Sarah Pang, an Emanuel appointee to the RTA, said she drafted the letter with input from her fellow city representatives, but couldn’t offer an explanation for that passage either.
“The real point we’re getting at there is we need to examine our own house,” Pang said.
Jordan and Totten said they believed the letter had been written by staff at the CTA, or possibly the Emanuel administration.
Spokesmen for both the city and CTA denied any involvement, but said they had been briefed in advance of its contents. A spokesman for the mayor said the letter reflects viewpoints that the mayor has expressed publicly.
I’m thinking that it moves the mayor further down the road than we’ve seen previously, and in the direction of neutering the suburban-controlled — and therefore Republican-controlled — RTA.
“Instead of adding to an expensive bureaucracy that doesn’t deliver a single rider to their destination, we should embrace the current momentum for real change,” the RTA’s city representatives wrote in what we now can conclude reflects the mayor’s thinking.
Jourdan, for one, interprets this as the CTA looking for a bigger share of the funding, which is always the case.

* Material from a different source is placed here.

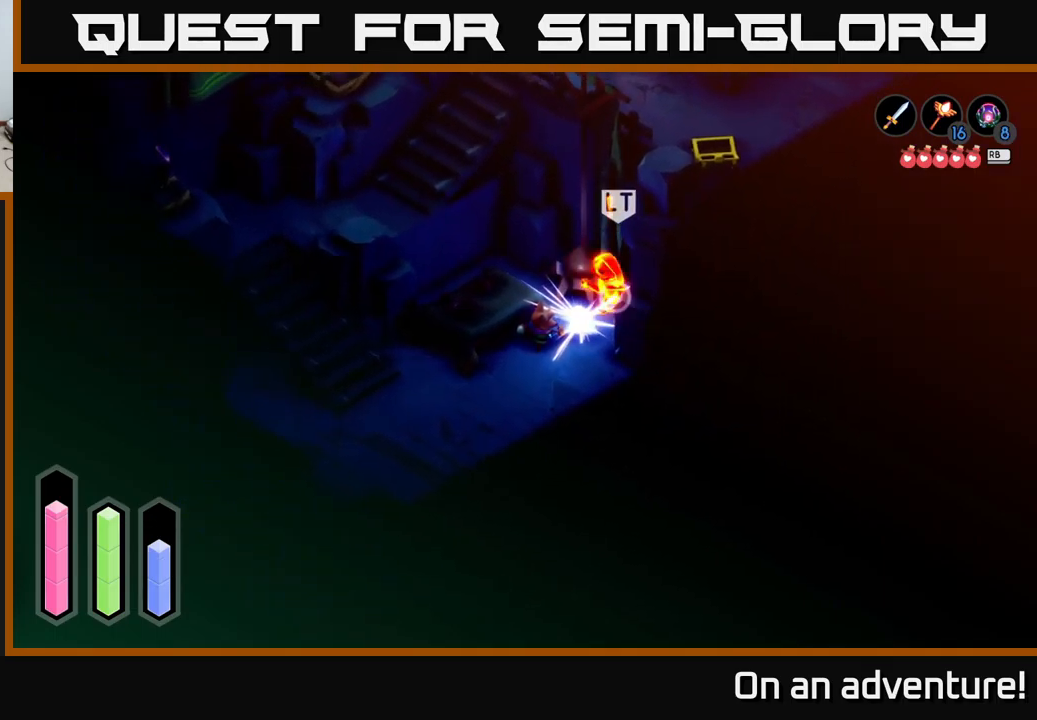
{"buttons": [], "left_stick": "right", "right_stick": "center", "events": [[100, "X", "up"], [167, "X", "down"], [217, "left_stick", "center"], [283, "X", "up"], [367, "X", "down"], [500, "X", "up"], [500, "left_stick", "right"]]}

“It boils down to money, M-O-N-E-Y,” Jourdan told me, admitting that RTA staff helped him draft his letter, which suggested the city board members resign if they don’t see the value of the RTA.
The RTA board is scheduled to meet again Friday, at which time I gather we can expect some open and frank discussions — or more of the same.
I’ve already told you I’m dubious about the proposals to expand the RTA’s authority, just as I am dubious about any proposal that would reduce oversight over the CTA or coordination between the agencies.
New talk of combining CTA, Metra and Pace in one agency is intriguing, though I can’t imagine how state lawmakers might negotiate a route through that minefield.
Democrats will need to be careful not to give suburban voters one more reason to be mad at them in the 2014 elections.